In the interrogation sessions, gentle though they are by normal standards, this famously smooth operator spends a lot of time of banging on the table and shouting that other people are liars, only afterwards pulling himself together and recovering his charm. “By the way, can you drop the word bribe?” he asks the police on the way out.
One of the assistants, recounting her part in matters, sheds tears which seem entirely genuine. A bodyguard doesn’t hide his resentment, saying that he watched the Netanyahus treat other people like servants. The film looks back at Bibi’s extramarital affair and the shifting power dynamics in his personal life, an apparently trivial exercise which, on closer inspection, provides a key to his reactions under a different kind of pressure. It addresses his rejection by the left and his subsequent cosying up to the far right, whom contributors describe in no uncertain terms as ‘Jewish supremacists’ and ‘messianic expansionists’.

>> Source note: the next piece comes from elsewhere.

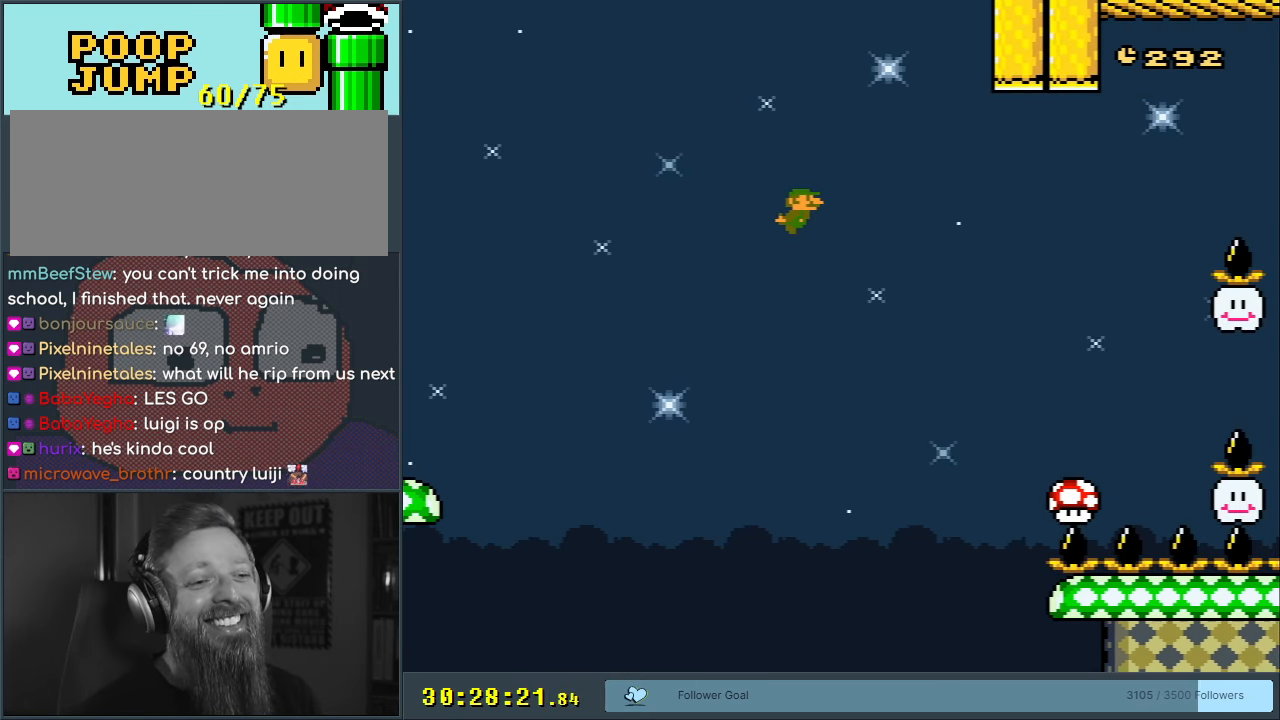
{"buttons": ["B", "Y", "DPAD_RIGHT"], "events": []}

Unsurprisingly, efforts to deter people from screening or watching the film have included claims that it is antisemitic. In fact, it draws a clear line between Netanyahu’s ideas and behaviour and those of other Israelis; between the far right and the wider citizenry, which may help to discourage some of the antisemitic sentiments developing internationally. Critically, it incorporates footage of some of the regular protests taking place against the attacks on Gaza, with some of those whose loved ones were abducted by Hamas pleading for a ceasefire and negotiation before it’s too late to save them. A young woman who lost numerous friends in the attack of 7 October 2023 condemns the violence and points out the essential meaninglessness of Netanyahu’s pet phrase ‘total victory’. What does that even mean?
There are no firm conclusions here; there is no simple condemnation; but whatever impression of Israel’s self-professed protector viewers take away, it is unlikely to be flattering. Any illusions you take in with you about unflappable heroes will be well and truly shattered.